(openPR) Am 14. und 15. Dezember 2017 finden in ganz Deutschland, in Österreich und der Schweiz Mahnwachenaktionstage vor Schlachthäusern statt. Die Mahnwache in Fulda wird als Ampelaktion in der Bardostraße Ecke Frankfurter von 16-19 Uhr veranstaltet.
Es wird Informationsmaterial verteilt, um den Menschen deutlich zu machen was es bedeutet, wenn wir Fleisch und Käse essen oder Milch trinken.
„Viele Menschen haben immer noch Angst vor gesundheitlichen oder geschmacklichen Nachteilen durch die pflanzliche Ernährung. Dabei hat mehr als die Hälfte der Bevölkerung Übergewicht mit all den gesundheitlichen Begleiterscheinungen wie Bluthochdruck, Diabetes und vielen anderen durch falsche Ernährung bedingten Erkrankungen. Dazu kommen die ethischen Aspekte, denn das Essen von Tieren, Käse, Joghurt oder das Trinken von Tiermilch bedeutet immer Misshandlung der Tiere durch Ausbeutung. Leider haben selbst Haustierfreundinnen Probleme das zu erkennen“, erklärt Ariwa-Vogelsberg.

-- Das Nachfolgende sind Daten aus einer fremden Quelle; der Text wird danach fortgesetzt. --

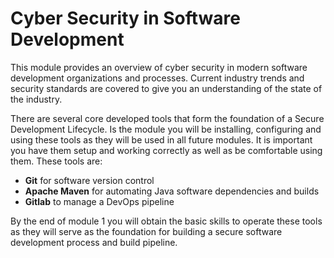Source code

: # Cyber Security in Software Development

This module provides an overview of cyber security in modern software development organizations and processes.  Current industry trends and security standards are covered to give you an understanding of the state of the industry.  

There are several core developed tools that form the foundation of a Secure Development Lifecycle.  Is the module you will be installing, configuring and using these tools as they will be used in all future modules.  It is important you have them setup and working correctly as well as be comfortable using them.  These tools are:

- **Git** for software version control
- **Apache Maven** for automating Java software dependencies and builds
- **Gitlab** to manage a DevOps pipeline

By the end of module 1 you will obtain the basic skills to operate these tools as they will serve as the foundation for building a secure software development process and build pipeline.


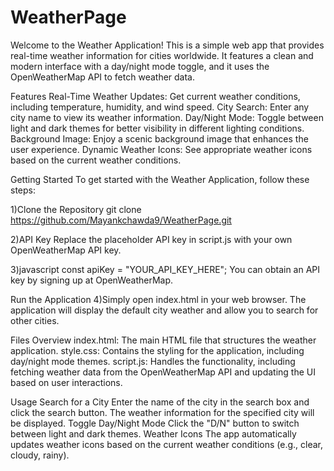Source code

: # WeatherPage
Welcome to the Weather Application! This is a simple web app that provides real-time weather information for cities worldwide. 
It features a clean and modern interface with a day/night mode toggle, and it uses the OpenWeatherMap API to fetch weather data.

Features
Real-Time Weather Updates: Get current weather conditions, including temperature, humidity, and wind speed.
City Search: Enter any city name to view its weather information.
Day/Night Mode: Toggle between light and dark themes for better visibility in different lighting conditions.
Background Image: Enjoy a scenic background image that enhances the user experience.
Dynamic Weather Icons: See appropriate weather icons based on the current weather conditions.

Getting Started
To get started with the Weather Application, follow these steps:

1)Clone the Repository
git clone https://github.com/Mayankchawda9/WeatherPage.git

2)API Key
Replace the placeholder API key in script.js with your own OpenWeatherMap API key.

3)javascript
const apiKey = "YOUR_API_KEY_HERE";
You can obtain an API key by signing up at OpenWeatherMap.

Run the Application
4)Simply open index.html in your web browser. The application will display the default city weather and allow you to search for other cities.

Files Overview
index.html: The main HTML file that structures the weather application.
style.css: Contains the styling for the application, including day/night mode themes.
script.js: Handles the functionality, including fetching weather data from the OpenWeatherMap API and updating the UI based on user interactions.

Usage
Search for a City
Enter the name of the city in the search box and click the search button. The weather information for the specified city will be displayed.
Toggle Day/Night Mode
Click the "D/N" button to switch between light and dark themes.
Weather Icons
The app automatically updates weather icons based on the current weather conditions (e.g., clear, cloudy, rainy).
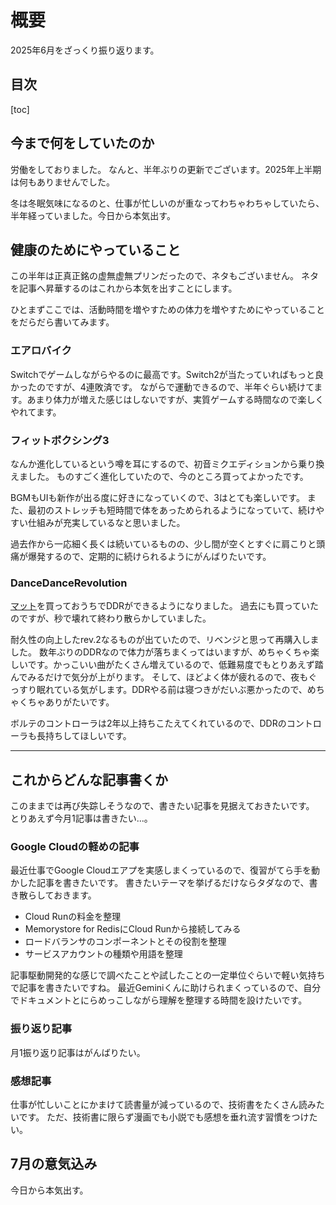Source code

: # 概要

2025年6月をざっくり振り返ります。

## 目次

[toc]

## 今まで何をしていたのか

労働をしておりました。
なんと、半年ぶりの更新でございます。2025年上半期は何もありませんでした。

冬は冬眠気味になるのと、仕事が忙しいのが重なってわちゃわちゃしていたら、半年経っていました。今日から本気出す。

## 健康のためにやっていること

この半年は正真正銘の虚無虚無プリンだったので、ネタもございません。
ネタを記事へ昇華するのはこれから本気を出すことにします。

ひとまずここでは、活動時間を増やすための体力を増やすためにやっていることをだらだら書いてみます。

### エアロバイク

Switchでゲームしながらやるのに最高です。Switch2が当たっていればもっと良かったのですが、4連敗済です。
ながらで運動できるので、半年ぐらい続けてます。あまり体力が増えた感じはしないですが、実質ゲームする時間なので楽しくやれてます。

### フィットボクシング3

なんか進化しているという噂を耳にするので、初音ミクエディションから乗り換えました。
ものすごく進化していたので、今のところ買ってよかったです。

BGMもUIも新作が出る度に好きになっていくので、3はとても楽しいです。
また、最初のストレッチも短時間で体をあっためられるようになっていて、続けやすい仕組みが充実しているなと思いました。

過去作から一応細く長くは続いているものの、少し間が空くとすぐに肩こりと頭痛が爆発するので、定期的に続けられるようにがんばりたいです。

### DanceDanceRevolution

[マット](https://www.konamistyle.jp/products/detail.php?product_id=111449)を買っておうちでDDRができるようになりました。
過去にも買っていたのですが、秒で壊れて終わり散らかしていました。

耐久性の向上したrev.2なるものが出ていたので、リベンジと思って再購入しました。
数年ぶりのDDRなので体力が落ちまくってはいますが、めちゃくちゃ楽しいです。かっこいい曲がたくさん増えているので、低難易度でもとりあえず踏んでみるだけで気分が上がります。
そして、ほどよく体が疲れるので、夜もぐっすり眠れている気がします。DDRやる前は寝つきがだいぶ悪かったので、めちゃくちゃありがたいです。

ボルテのコントローラは2年以上持ちこたえてくれているので、DDRのコントローラも長持ちしてほしいです。

---

## これからどんな記事書くか

このままでは再び失踪しそうなので、書きたい記事を見据えておきたいです。
とりあえず今月1記事は書きたい...。

### Google Cloudの軽めの記事

最近仕事でGoogle Cloudエアプを実感しまくっているので、復習がてら手を動かした記事を書きたいです。
書きたいテーマを挙げるだけならタダなので、書き散らしておきます。

* Cloud Runの料金を整理
* Memorystore for RedisにCloud Runから接続してみる
* ロードバランサのコンポーネントとその役割を整理
* サービスアカウントの種類や用語を整理

記事駆動開発的な感じで調べたことや試したことの一定単位ぐらいで軽い気持ちで記事を書きたいですね。
最近Geminiくんに助けられまくっているので、自分でドキュメントとにらめっこしながら理解を整理する時間を設けたいです。

### 振り返り記事

月1振り返り記事はがんばりたい。

### 感想記事

仕事が忙しいことにかまけて読書量が減っているので、技術書をたくさん読みたいです。
ただ、技術書に限らず漫画でも小説でも感想を垂れ流す習慣をつけたい。

## 7月の意気込み

今日から本気出す。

Aktive aus über 20 Städten alleine in Deutschland, darunter auch Fulda, machen auf das Leid der Tiere aufmerksam. Mit Lichtern wird an die Tiere erinnert die täglich gewaltsam getötet werden, für die „Fleisch“industrie und für die Menschen die immer noch Tiere und die Produkte der Ausbeutung wie Milch und Käse und dergleichen konsumieren.
„Es ist eine Mahnwache im ursprünglichen Sinne und dient vor allem dem Gedenken der Opfer. Millionen sogenannter Nutztiere sterben tagtäglich für den Fleischkonsum des Menschen - ein Konsum, der absolut nicht notwendig ist, wie es mittlerweile Millionen von vegan lebenden Menschen auf der ganzen Welt beweisen“, sagt dazu Daniela Böhm, Tochter des Schauspielers Karlheinz Böhm, im Rahmen eines Interviews zur Mahnwache in München.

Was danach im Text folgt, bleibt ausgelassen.